KENDİ KENDİMİ MİMLEDİM :)

Blog dünyasında yeni olmam ve yeterince takip edenim yok diye doğal olarak beni mimleyen yok. Gerçi blog dünyasında mimlemek ne demek tam olarak da bilmiyorum ama anladığım kadarı ile eskiden anket defterlerimiz vardı ortaokul zamanlarında. Bana onun gibi birsey geldi. Ben bu tip soruları herşeyden önce kendim için cevaplamayı seviyorum. O nedenle bende kendimi mimledim. Hoşuma da gitti :)
 
1- Ölmeden görmeyi istediğin bir ülke var mı? Neden orası?
Aslında ben tüm dünyayı gezmeyi çok ama çok isterdim. İnşallah bir gün nasip olur. Farklı kültürler, yaşam tarzları, bakış açıları ilgimi çok çeker. Bence insanlar ancak farklı türdeki kitapları okur, farklı ülkeleri gezerse hayatı, yaşamı ve neden bu dünyada olduğumuzu tam olarak anlama imkanı bulurlar. İlla görmek istediğim bir ülke yok çünkü ben dünyayı görmek istiyorum :)
 
2- Kış mı? Yaz mı?
Ben kendimi bildim bileli sonbahar ve kışı çok severim. İnsanların çoğunun iç karartıcı ve bunaltıcı bulduğu kasvetli, karanlık, yağmurlu havallara bayılırım. İçim ayrı bir huzur dolar. Böyle havalarda evde camın önünde kitap okumak, koltukta battaniyenin altında film izlemek ve tabii abur cubur tıkınmak en büyük zevkimdir. 
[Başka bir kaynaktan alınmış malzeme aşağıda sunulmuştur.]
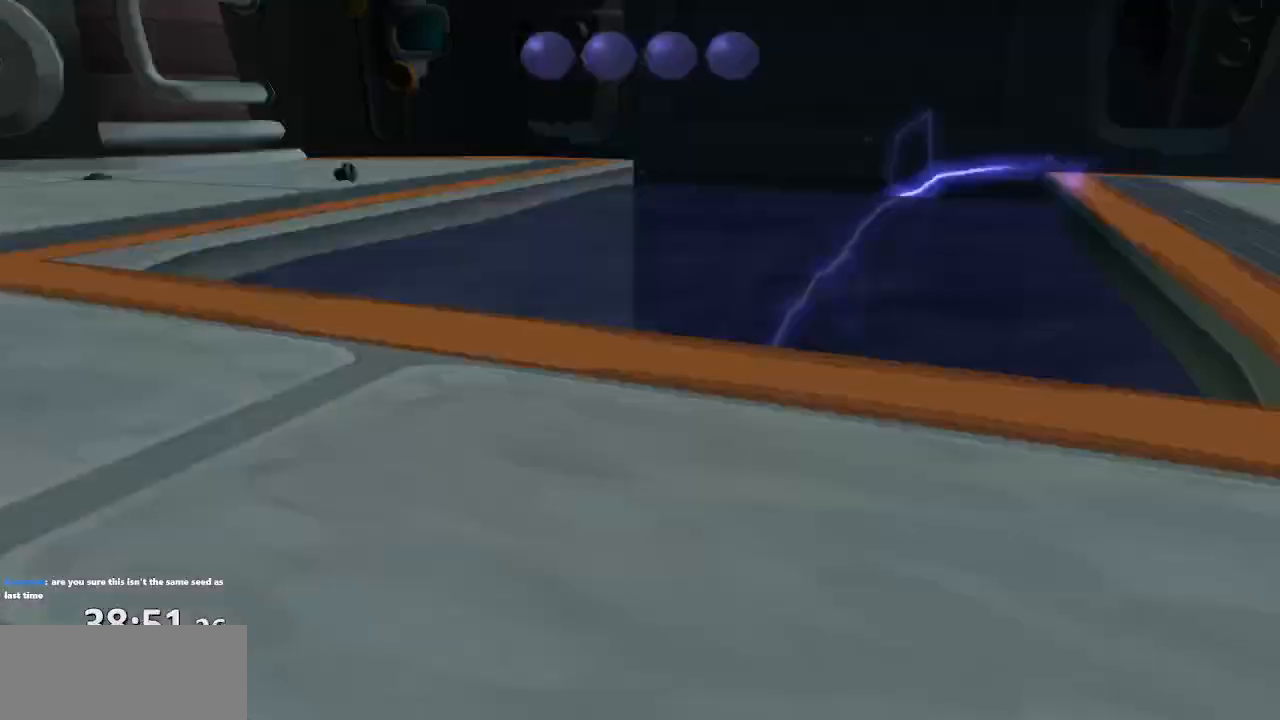
{"dt_ms": 500, "buttons": [], "left_stick": "center", "right_stick": "center", "events": []}
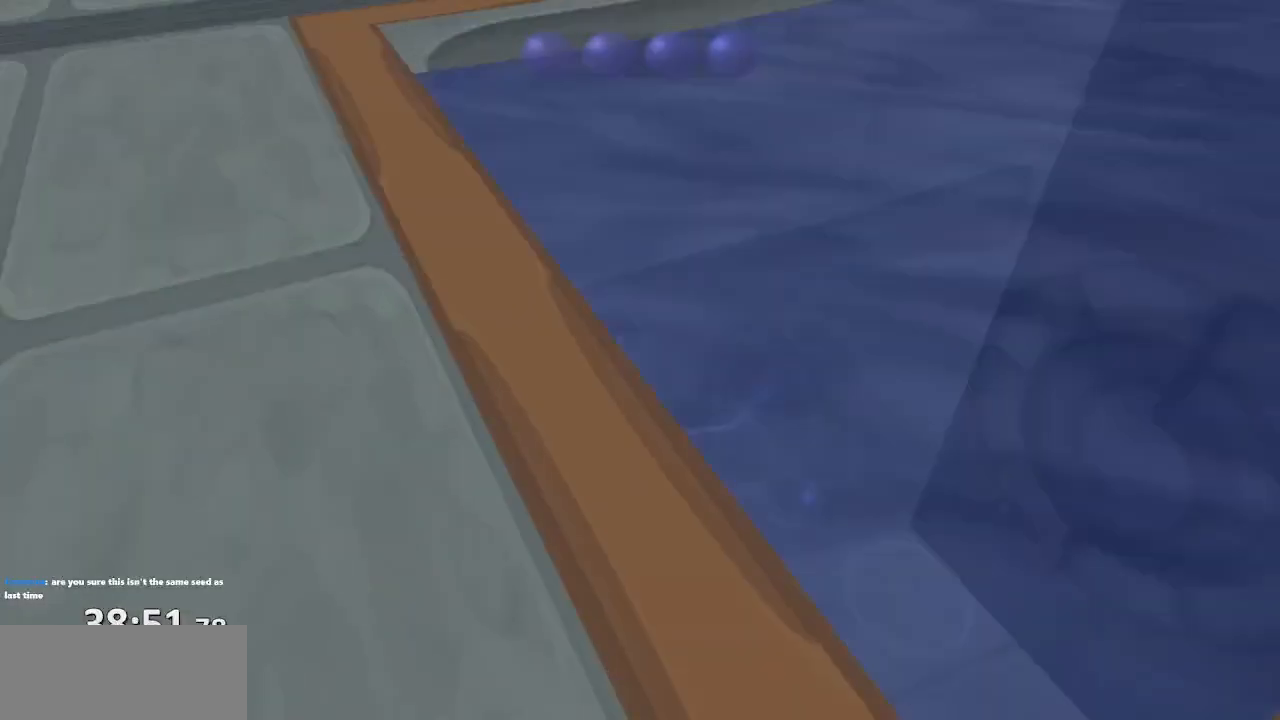
{"dt_ms": 500, "buttons": [], "left_stick": "center", "right_stick": "center", "events": []}
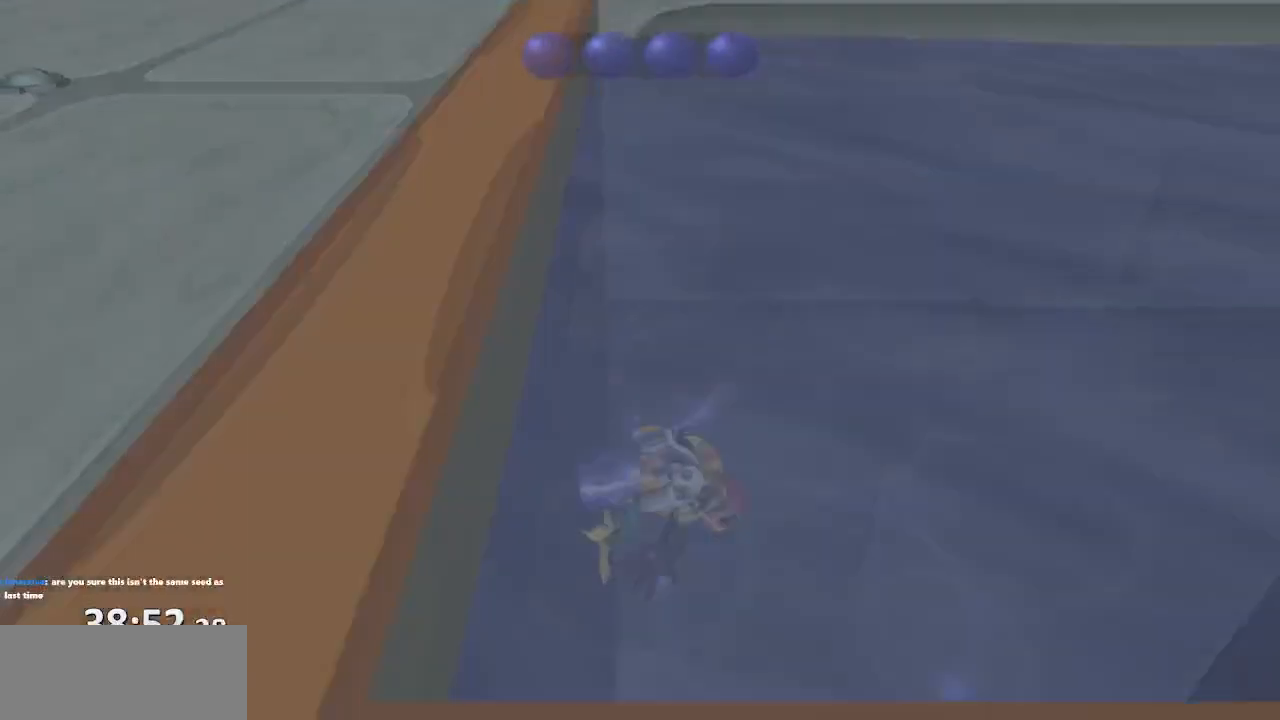
{"dt_ms": 500, "buttons": [], "left_stick": "center", "right_stick": "center", "events": []}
3- Hiç saçının tamamını boyattın mı? Pişman mısın?
Saçımı 16-17 yaşlarımda boyatmaya başladım. Ve hemen hemen her renge boyadım. O zamanlar büyükler ileride zaten çok boyatacaksın beyazın yokken boyama derlerdi. Tabii benim o zamanlar bir kulağımdan girer bir kulağımdan çıkardı. Gençlik işte :) Artık boyamak istemiyorum ama beyazlarım olduğu için boyuyorum. O kadar küçük yaşta boyatmaya başladığım için pişman değilim ama şimdiki aklımla gereksiz olduğunu anlıyorum. Olgunlaşmadan bazı şeyler anlaşılamıyor maalesef.


4- Blogumda en çok ne tarz konular görmek isterdin? 
Ben samimi paylaşımların olduğu ve orjinal şeylerin paylaşıldığı blogları seviyorum. Çok karışık tasarlanmış, herşeyin birbirine girdiği, gözü yoran blogların içerikleri çok güzel dahi olsa okumayı sevmiyorum.

5- Yaptığın en çılgınca şey neydi?
Ben sakin, aşırılıkları olmayan dingin ve doğal yaşamayı seviyorum. O yüzden çılgın bir insan değilim ama deliyimdir biraz. Kimsenin yapmaya cesaret edemeyeceği şeyleri çok rahat yapabilirim ancak tabii kimseyi üzmeyecek ve rahatsız etmeyecek şeyler olduğu sürece. Bugüne kadar yaptığım en çılgınca şey ne sorusuna hatırladığım net bir cevabım yok.

6- En sevdiğin tatlı nedir?
Kazandibi ve birde Fatih'te adını bilmediğim bir yerden aldığımız muhteşem halka tatlısı 

7- Hiç bıkmadan kullanabileceğin oje rengi nedir?
Çok oje sürmem ama kullandığım zamanlar tercih ettiğim renk ya bordo ya da french olur. 

8- Hayvanları sever misin? Evde beslemeyi istedin mi hiç? 
Allah'ın yarattığı herşeyi çok severim. Şuan evde dünya tatlısı 3 kızkardeş kedim var. Sadece 9 aylıklar ve doğduklarından beri bizleler. Onlarla aynı evi paylaşmak çok ama çok keyifli. Onları çok seviyorum.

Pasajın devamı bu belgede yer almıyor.